Il s’agit de traduire dans les faits les principes posés par la loi du 20 mai 2005 : moins de 10 % de la population d’un département ne devra être éloignée de plus de 5 kilomètres ou de plus de 20 minutes de voiture d’un point postal. Les 17 000 points de contact actuels permettent de respecter cette obligation.

L’objectif est de proposer un service public adapté aux rythmes de vie et aux évolutions de la société grâce à des solutions innovantes, diversifiées et équilibrées.

Un effort particulier sera ainsi consenti au profit des communes situées dans les zones prioritaires : zones de revitalisation rurale, zones de montagne, zones urbaines sensibles et départements d’Outre-Mer. De plus, les 5000 agences postales communales et Relais Poste actuellement recensés seront confortés grâce au fonds de péréquation.

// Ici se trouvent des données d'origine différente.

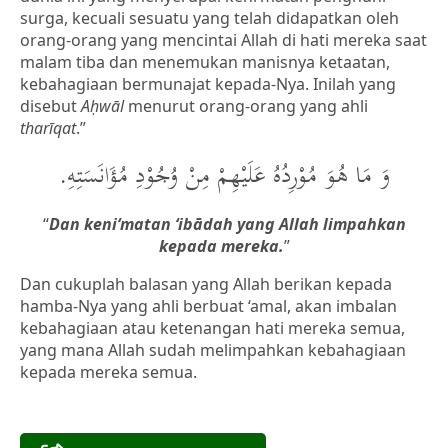
surga, kecuali sesuatu yang telah didapatkan oleh
orang-orang yang mencintai Allah di hati mereka saat
malam tiba dan menemukan manisnya ketaatan,
kebahagiaan bermunajat kepada-Nya. Inilah yang
disebut
Aḥwāl
menurut orang-orang yang ahli
tharīqat
.”
وَ مَا هُوَ مُوْرِدُهُ عَلَيْهِمْ مِنْ وُجُوْدِ مُؤَانَسَتِهِ.
“
Dan keni‘matan ‘ibādah yang Allah limpahkan
kepada mereka.
”
Dan cukuplah balasan yang Allah berikan kepada
hamba-Nya yang ahli berbuat ‘amal, akan imbalan
kebahagiaan atau ketenangan hati mereka semua,
yang mana Allah sudah melimpahkan kebahagiaan
kepada mereka semua.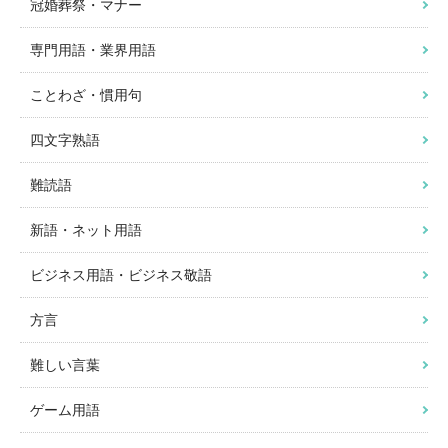
冠婚葬祭・マナー
専門用語・業界用語
ことわざ・慣用句
四文字熟語
難読語
新語・ネット用語
ビジネス用語・ビジネス敬語
方言
難しい言葉
ゲーム用語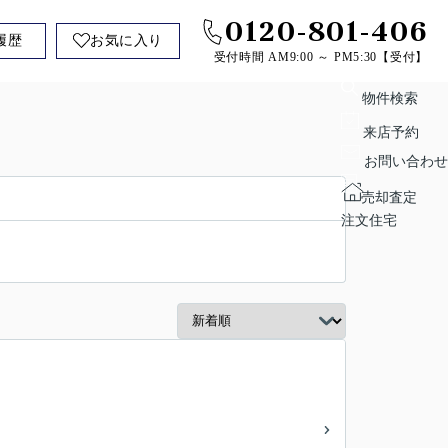
0120-801-406
履歴
お気に入り
受付時間 AM9:00 ～ PM5:30【受付】
物件検索
来店予約
お問い合わせ
売却査定
注文住宅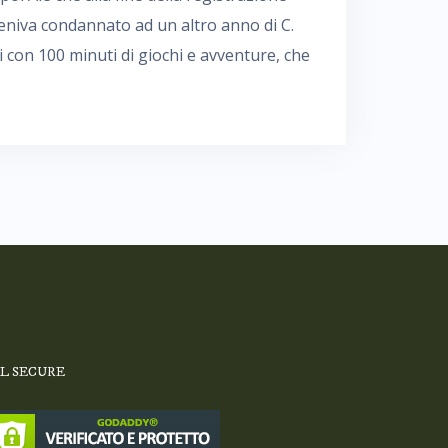
 veniva condannato ad un altro anno di C.
i con 100 minuti di giochi e avventure, che
SL SECURE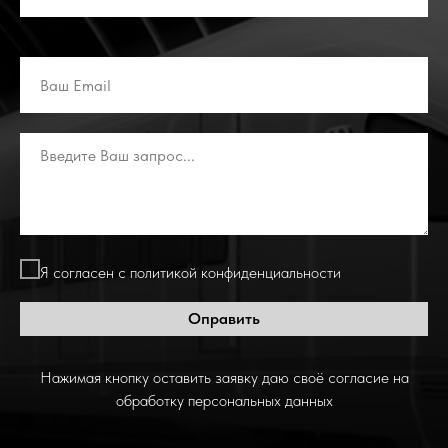
Я согласен с политикой конфиденциальности
Оправить
Нажимая кнопку оставить заявку даю своё согласие на
обработку персональных данных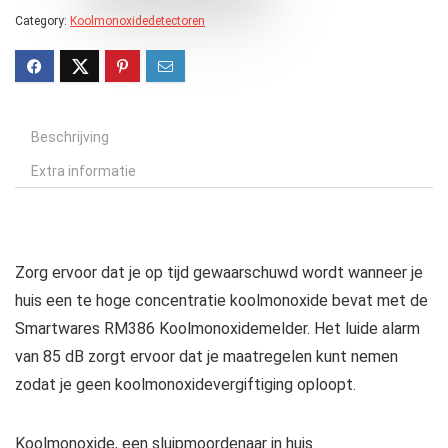
Category:
Koolmonoxidedetectoren
Beschrijving
Extra informatie
Zorg ervoor dat je op tijd gewaarschuwd wordt wanneer je
huis een te hoge concentratie koolmonoxide bevat met de
Smartwares RM386 Koolmonoxidemelder. Het luide alarm
van 85 dB zorgt ervoor dat je maatregelen kunt nemen
zodat je geen koolmonoxidevergiftiging oploopt.
Koolmonoxide, een sluipmoordenaar in huis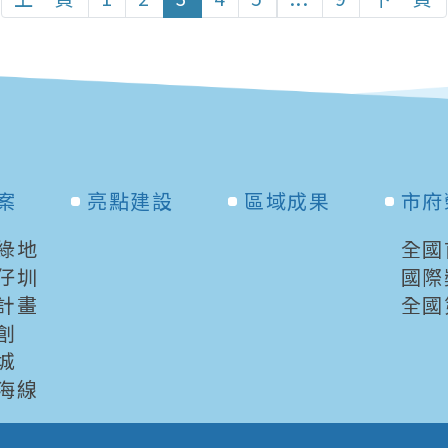
案
亮點建設
區域成果
市府
綠地
全國
仔圳
國際
計畫
全國
創
城
海線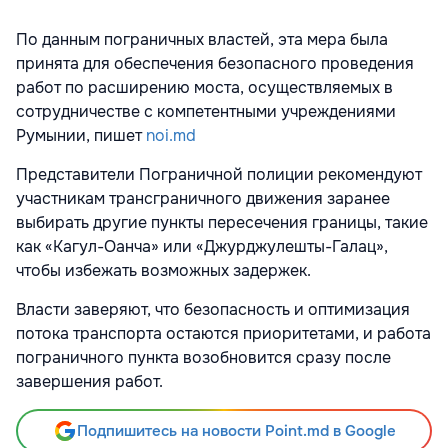
По данным пограничных властей, эта мера была
принята для обеспечения безопасного проведения
работ по расширению моста, осуществляемых в
сотрудничестве с компетентными учреждениями
Румынии, пишет
noi.md
Представители Пограничной полиции рекомендуют
участникам трансграничного движения заранее
выбирать другие пункты пересечения границы, такие
как «Кагул-Оанча» или «Джурджулешты-Галац»,
чтобы избежать возможных задержек.
Власти заверяют, что безопасность и оптимизация
потока транспорта остаются приоритетами, и работа
пограничного пункта возобновится сразу после
завершения работ.
Подпишитесь на новости Point.md в Google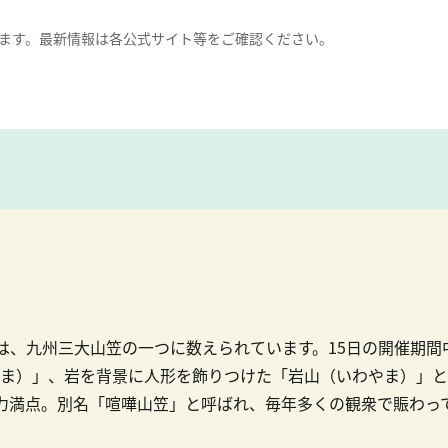
ます。最新情報は各公式サイト等をご確認ください。
は、九州三大山笠の一つに数えられています。15日の開催期間
ま）」、岩を背景に人形を飾りつけた「岩山（いわやま）」と、
力満点。別名「喧嘩山笠」と呼ばれ、毎年多くの観衆で賑わっ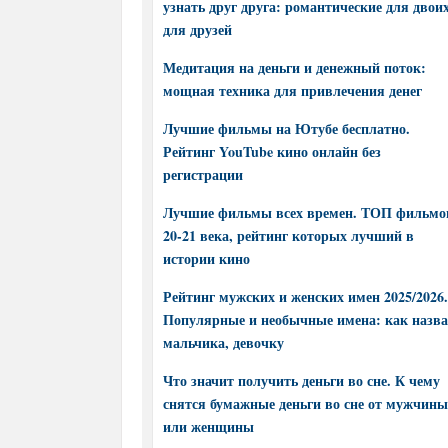
узнать друг друга: романтические для двоих
для друзей
Медитация на деньги и денежный поток:
мощная техника для привлечения денег
Лучшие фильмы на Ютубе бесплатно.
Рейтинг YouTube кино онлайн без
регистрации
Лучшие фильмы всех времен. ТОП фильмо
20-21 века, рейтинг которых лучший в
истории кино
Рейтинг мужских и женских имен 2025/2026.
Популярные и необычные имена: как назва
мальчика, девочку
Что значит получить деньги во сне. К чему
снятся бумажные деньги во сне от мужчины
или женщины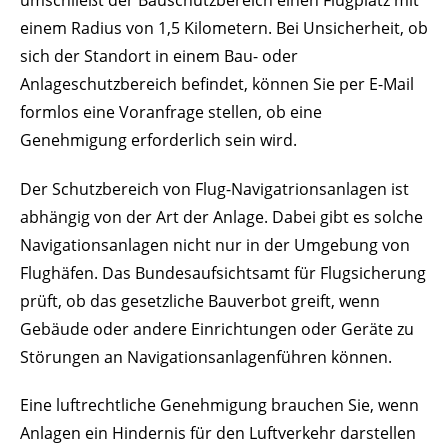
einem Radius von 1,5 Kilometern. Bei Unsicherheit, ob
sich der Standort in einem Bau- oder
Anlageschutzbereich befindet, können Sie per E-Mail
formlos eine Voranfrage stellen, ob eine
Genehmigung erforderlich sein wird.
Der Schutzbereich von Flug-Navigatrionsanlagen ist
abhängig von der Art der
Anlage. Dabei gibt es solche
Navigationsanlagen nicht nur in der Umgebung von
Flughäfen. Das
Bundesauf
sichtsamt für Flugsicherung
prüft, ob das gesetzliche Bauverbot greift, wenn
Gebäude oder andere Einrichtungen oder Geräte zu
Störunge
n an Navigationsanlagenführen können.
Eine luftrechtliche Genehmigung brauchen Sie, wenn
Anlagen ein Hindernis für den Luftverkehr darstellen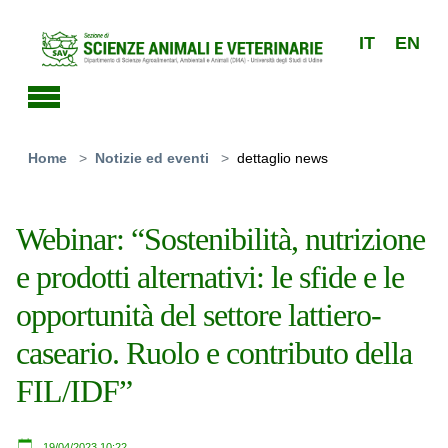
Skip to main content
IT
EN
You are here:
Home
Notizie ed eventi
dettaglio news
Webinar: “Sostenibilità, nutrizione
e prodotti alternativi: le sfide e le
opportunità del settore lattiero-
caseario. Ruolo e contributo della
FIL/IDF”
19/04/2023 10:22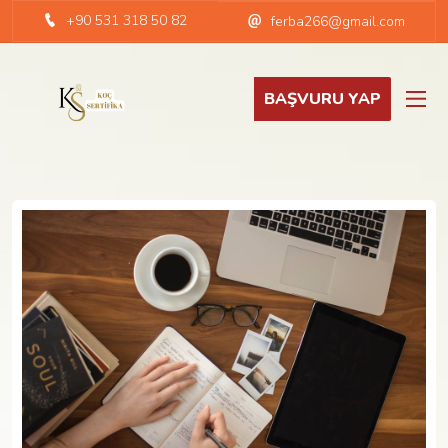
+90 531 318 50 82
ferba266@gmail.com
BAŞVURU YAP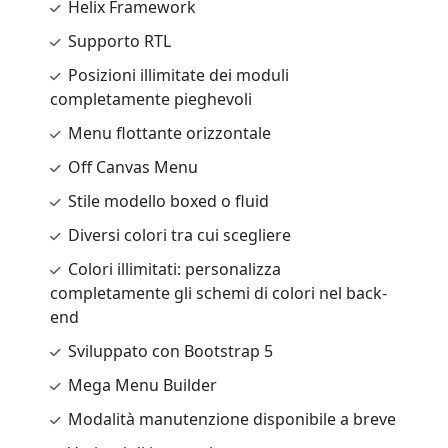
Helix Framework
Supporto RTL
Posizioni illimitate dei moduli
completamente pieghevoli
Menu flottante orizzontale
Off Canvas Menu
Stile modello boxed o fluid
Diversi colori tra cui scegliere
Colori illimitati: personalizza
completamente gli schemi di colori nel back-
end
Sviluppato con Bootstrap 5
Mega Menu Builder
Modalità manutenzione disponibile a breve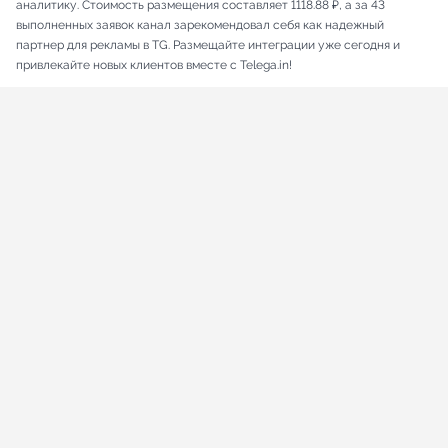
аналитику. Стоимость размещения составляет 1118.88 ₽, а за 43
выполненных заявок канал зарекомендовал себя как надежный
партнер для рекламы в TG. Размещайте интеграции уже сегодня и
привлекайте новых клиентов вместе с Telega.in!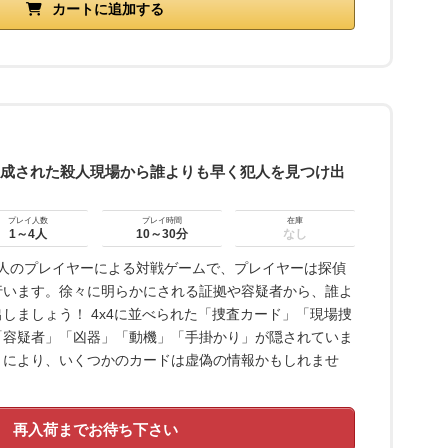
カートに追加する
生成された殺人現場から誰よりも早く犯人を見つけ出
プレイ人数
プレイ時間
在庫
1～4人
10～30分
なし
4人のプレイヤーによる対戦ゲームで、プレイヤーは探偵
行います。徐々に明らかにされる証拠や容疑者から、誰よ
しましょう！ 4x4に並べられた「捜査カード」「現場捜
「容疑者」「凶器」「動機」「手掛かり」が隠されていま
偽証」により、いくつかのカードは虚偽の情報かもしれませ
再入荷までお待ち下さい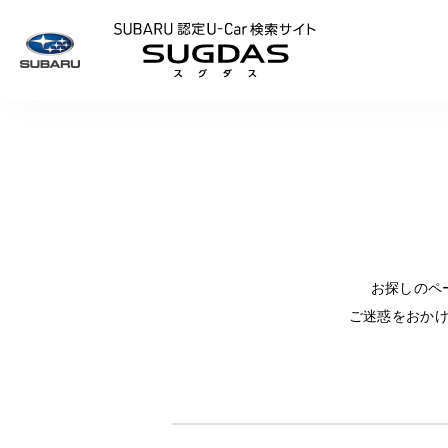
SUBARU 認定U
お探しのペ
ご迷惑をおか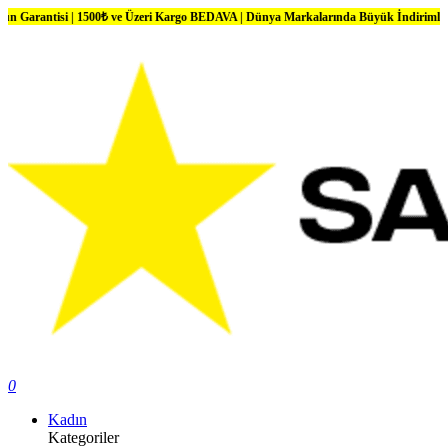
si | 1500₺ ve Üzeri Kargo BEDAVA | Dünya Markalarında Büyük İndirimler
0
Kadın
Kategoriler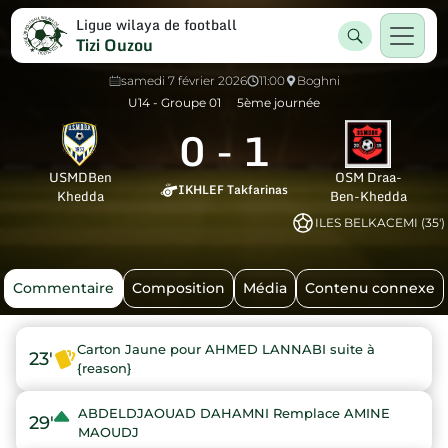
Ligue wilaya de football
Tizi Ouzou
samedi 7 février 2026
11:00
Boghni
U14 - Groupe 01
5ème journée
0
-
1
USMDBen
OSM Draa-
IKHLEF Takfarinas
Khedda
Ben-Khedda
ILES BELKACEMI (35')
Commentaire
Composition
Média
Contenu connexe
Carton Jaune pour AHMED LANNABI suite à
23'
{reason}
ABDELDJAOUAD DAHAMNI Remplace AMINE
29'
MAOUDJ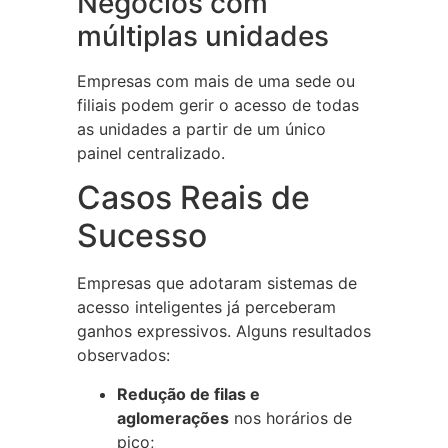
Negócios com
múltiplas unidades
Empresas com mais de uma sede ou
filiais podem gerir o acesso de todas
as unidades a partir de um único
painel centralizado.
Casos Reais de
Sucesso
Empresas que adotaram sistemas de
acesso inteligentes já perceberam
ganhos expressivos. Alguns resultados
observados:
Redução de filas e
aglomerações
nos horários de
pico;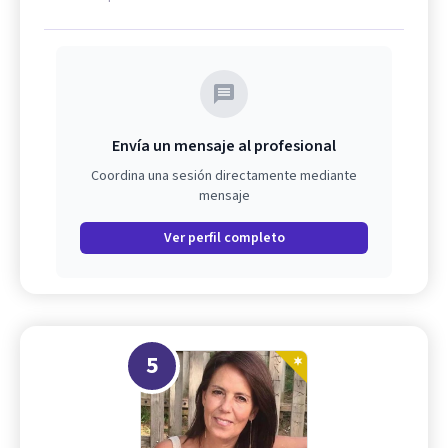
Envía un mensaje al profesional
Coordina una sesión directamente mediante
mensaje
Ver perfil completo
5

En charge de l’Aménagement du territoire, Jean-Louis Borloo rappelle l’importance de la concertation locale pour adapter le service postal aux besoins du public. Ainsi, les éventuelles évolutions des points de contact feront l’objet de discussions approfondies avec les élus au sein des commissions départementales de présence postale territoriale qui comprendront systématiquement un représentant de l’Etat.